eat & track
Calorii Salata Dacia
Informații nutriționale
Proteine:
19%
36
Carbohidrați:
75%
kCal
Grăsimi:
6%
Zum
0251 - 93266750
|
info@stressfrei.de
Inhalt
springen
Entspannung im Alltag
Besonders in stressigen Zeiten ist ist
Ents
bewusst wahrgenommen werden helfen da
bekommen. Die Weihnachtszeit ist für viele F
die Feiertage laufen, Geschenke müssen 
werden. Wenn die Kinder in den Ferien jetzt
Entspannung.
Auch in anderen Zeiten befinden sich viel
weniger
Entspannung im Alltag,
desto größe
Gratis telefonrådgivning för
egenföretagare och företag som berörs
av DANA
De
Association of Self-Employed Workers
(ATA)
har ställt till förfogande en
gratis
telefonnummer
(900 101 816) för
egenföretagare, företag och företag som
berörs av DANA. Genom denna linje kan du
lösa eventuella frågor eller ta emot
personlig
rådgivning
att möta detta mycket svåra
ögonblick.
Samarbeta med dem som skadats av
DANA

━━━━━━━━━━━━━━━━

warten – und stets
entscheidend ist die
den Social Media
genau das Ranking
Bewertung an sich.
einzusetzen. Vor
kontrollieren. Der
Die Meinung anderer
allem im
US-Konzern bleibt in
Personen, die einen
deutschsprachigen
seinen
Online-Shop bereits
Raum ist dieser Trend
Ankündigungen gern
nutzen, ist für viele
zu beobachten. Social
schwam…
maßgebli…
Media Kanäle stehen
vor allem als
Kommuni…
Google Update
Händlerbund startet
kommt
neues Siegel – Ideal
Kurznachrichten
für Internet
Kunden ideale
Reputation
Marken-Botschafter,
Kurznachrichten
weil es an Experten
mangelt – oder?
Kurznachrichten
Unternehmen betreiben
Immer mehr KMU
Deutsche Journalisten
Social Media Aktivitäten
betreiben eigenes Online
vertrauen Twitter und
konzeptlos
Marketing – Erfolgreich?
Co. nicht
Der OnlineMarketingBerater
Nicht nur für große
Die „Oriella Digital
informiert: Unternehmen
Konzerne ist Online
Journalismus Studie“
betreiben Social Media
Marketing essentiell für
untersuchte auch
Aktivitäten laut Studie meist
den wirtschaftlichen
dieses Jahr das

━━━━━━━━━━━━━━━━

Within the material above, extract exactly the lines that start at the line containing "eat & track" and stop after the line containing "bekommen. Die Weihnachtszeit ist für viele F", and only those.

eat & track
Calorii Salata Dacia
Informații nutriționale
Proteine:
19%
36
Carbohidrați:
75%
kCal
Grăsimi:
6%
Zum
0251 - 93266750
|
info@stressfrei.de
Inhalt
springen
Entspannung im Alltag
Besonders in stressigen Zeiten ist ist
Ents
bewusst wahrgenommen werden helfen da
bekommen. Die Weihnachtszeit ist für viele F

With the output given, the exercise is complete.